Another interesting channel that does not fit neatly into the attract, rent, and own framework is Engineer as Marketing. This channel includes sharing Freemium tools with users that will find them so useful they share them with others, such as calculators, checkers, checklists, speed testers, mortgage calculators, etc.
Step Two: Test Traction Channels
Review all the possible channels in step one and select three to five channels that you think are most likely to get traction with your target market.
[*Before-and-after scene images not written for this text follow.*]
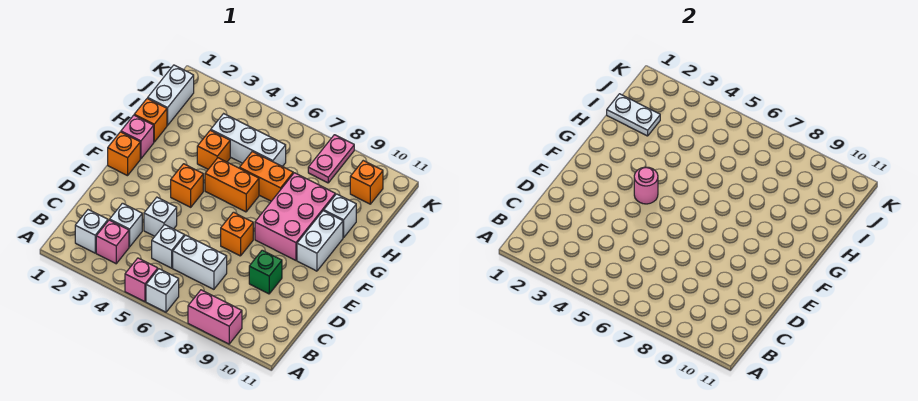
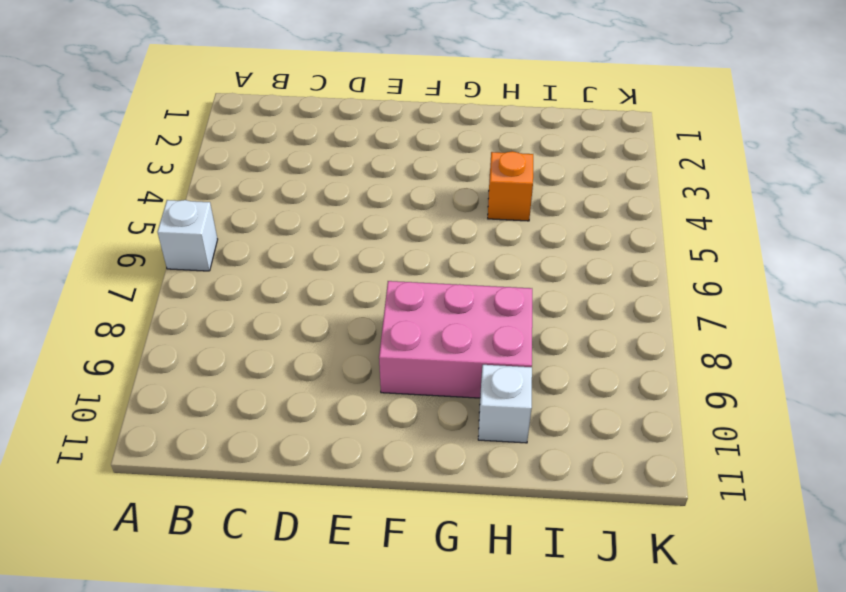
none -> pink brick A5 level 1
none -> pink brick A8:A9 level 1
none -> white brick B2 level 1

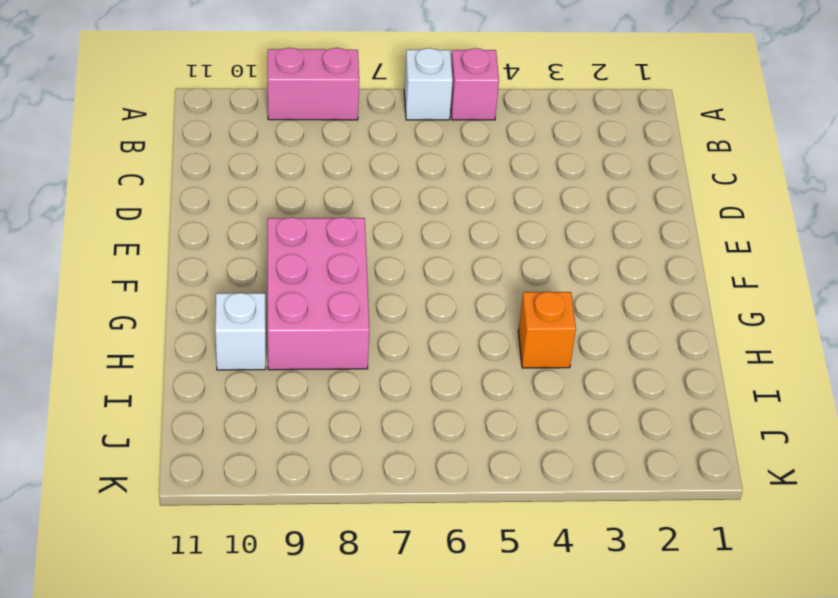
none -> white brick B2 level 1
none -> pink brick B3 level 1
none -> white brick C3 level 1

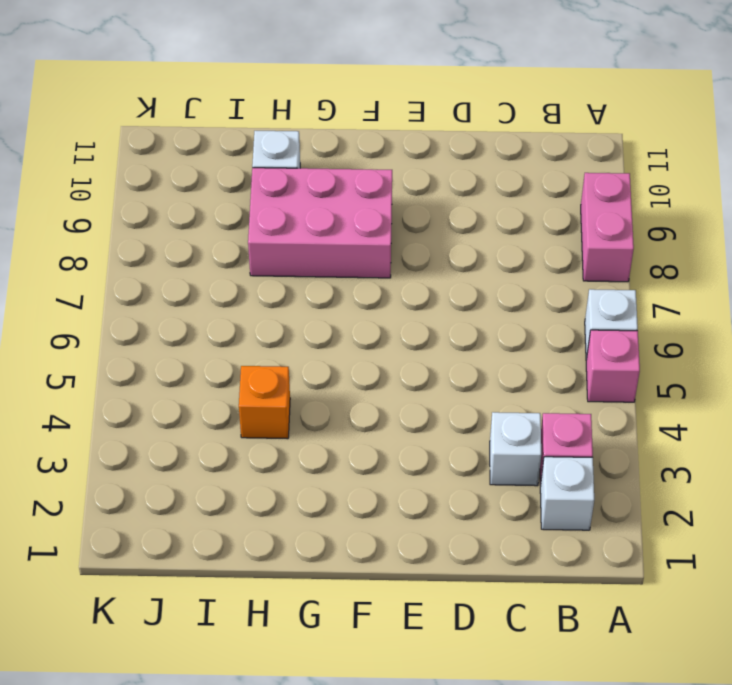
none -> white brick C5 level 1
none -> white brick C6:C7 level 1
none -> white brick D4 level 1

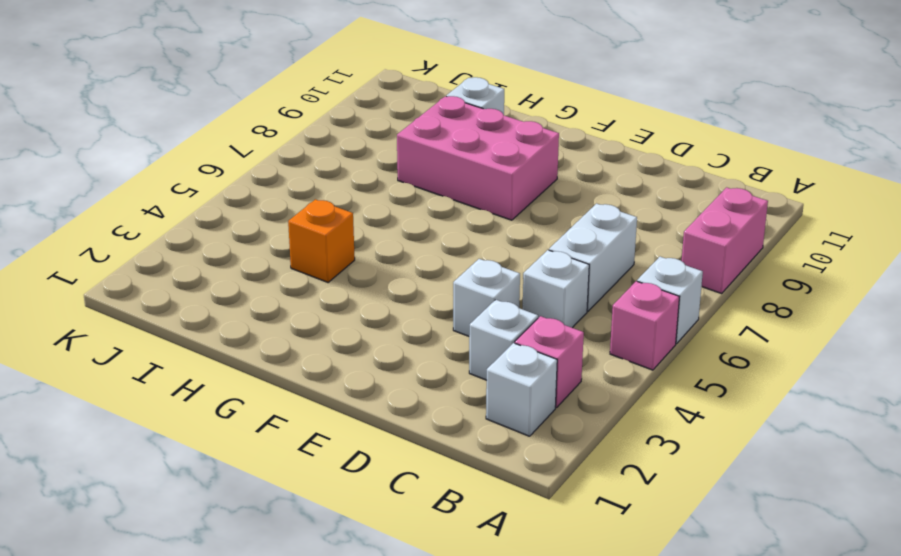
none -> green brick D9 level 1
none -> orange brick E7 level 1
none -> orange brick F1 level 1

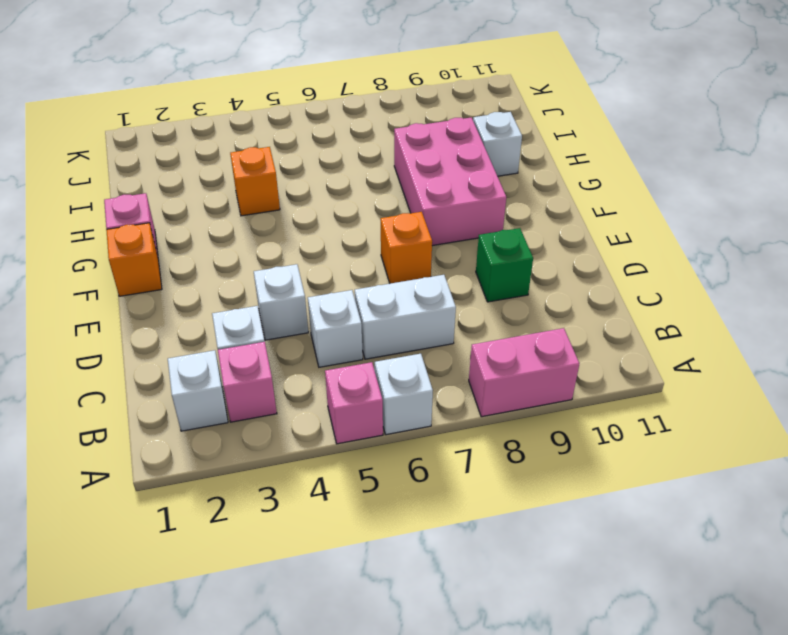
none -> orange brick F4 level 1
none -> white brick F10:G10 level 1
none -> orange brick G5:G6 level 1

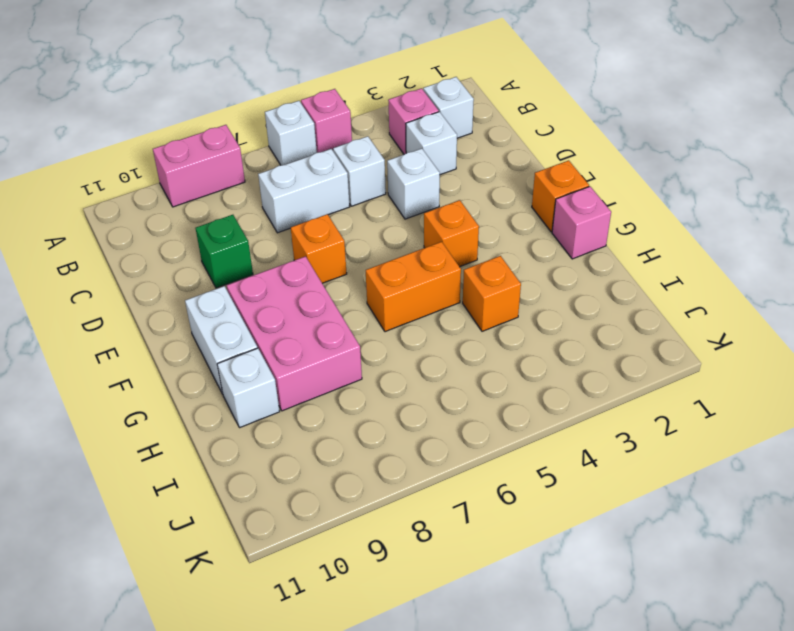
none -> orange brick H1 level 1
none -> orange brick H6:H7 level 1
none -> white brick I1:J1 level 1

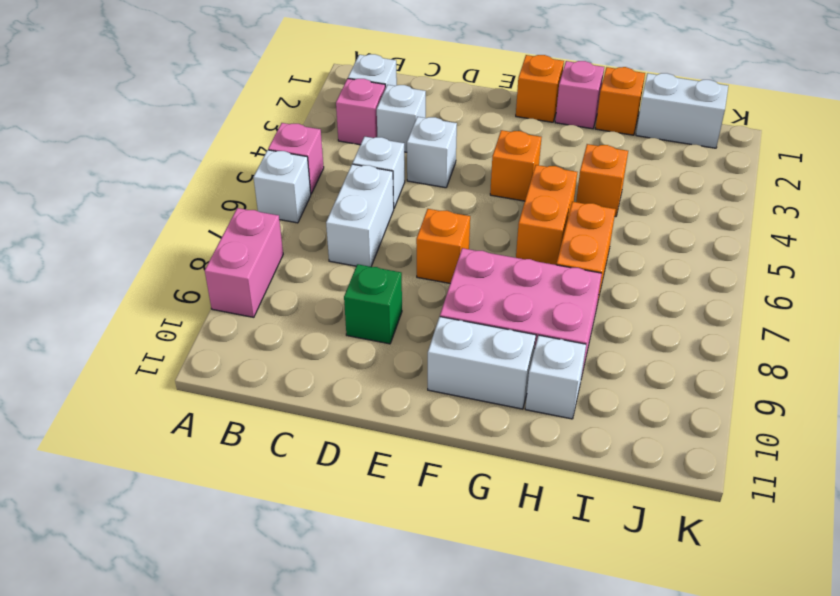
none -> white brick I4:I6 level 1
none -> pink plate J8:K8 level 1
none -> orange brick J10 level 1

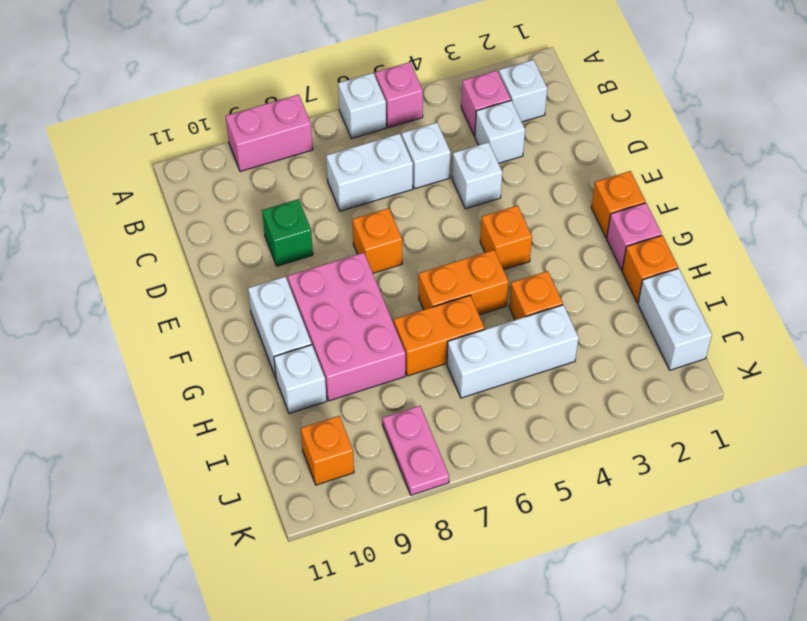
none -> pink round brick F4 level 2
none -> white plate I1:I2 level 2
One problem Weinberg and Mares shared in their book is that too many people focus on the channels they are most comfortable with, and too often, ignore the ones they are unfamiliar with. For example, suppose you are more familiar with running social media ads. In that case, you will frequently give greater weight to this channel while ignoring the writing of articles that perhaps you are not as familiar with or have the skills for. You may have to learn a new channel, but the chances are it will pay off in the long run.
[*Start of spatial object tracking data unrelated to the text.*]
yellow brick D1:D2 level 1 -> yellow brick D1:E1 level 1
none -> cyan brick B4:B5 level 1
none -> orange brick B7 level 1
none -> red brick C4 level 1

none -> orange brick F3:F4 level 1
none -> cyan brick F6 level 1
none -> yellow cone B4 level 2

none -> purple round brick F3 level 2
In this testing step, you will run a few relatively inexpensive tests to see which of the three to five channels you selected will get the most traction and which channels underperformed. Your goal is to find the channel that is most likely to attract customers profitably and in sufficient volume to have an impact on your business.
In the testing step, you should not obsess over optimization. Optimization occurs in step three. All you want is to get a sense that if you were to spend more time and money learning the nuances of the best channel, you could optimize things to the point of converting prospects into customers most efficiently.
Step Three: Optimize the Best Channel
Once you settle on the best-performing channel, you should put the wood behind the arrow and aggressively target the channel. Rather than spread your focus across multiple channels, you will want to focus all your marketing time and energy on mastering this channel. Too many businesses spread their focus across several channels, never achieving mastery in any one of them, and wondering why they are not getting the expected results. In fact, mastering a single channel to maximize its potential is one of the core tenets of the book, which the authors consider a huge differentiator.
At some stage, you may hit a point of diminishing returns from your best channel. If you reach this point, you should continue to support the original channel and expand to the next best channel.
Critical Path Concept
It is important to define your traction goal. Your traction goal can be revenue, number of customers, or another metric that shows you are moving in the right direction. You need to feel confident that you are on the right path and stick to it. The goal is to define the critical path that represents the most direct route to hitting these numbers.
Adding things like vanity features to your product or service is often tempting, but they do not necessarily help you meet your traction goal. You need to strip away all those things that can distract you and waste critical time and effort until you can get to the point where the business is more stable and achieves profitability.
Conclusion
Businesses must focus on marketing from the beginning to build traction with customers and achieve success. The three-step traction process, as outlined by Gabriel Weinberg and Justin Mares in their book “Traction: How Any Startup Can Achieve Explosive Customer Growth,” involves identifying potential traction channels, testing several channels to determine their effectiveness, and then optimizing and scaling the best channels. By following this process and keeping in mind the importance of early customer feedback, businesses can increase their chances of finding the right marketing channels and achieving explosive growth.
How can you apply the concepts from the book Traction to your company to acquire customers?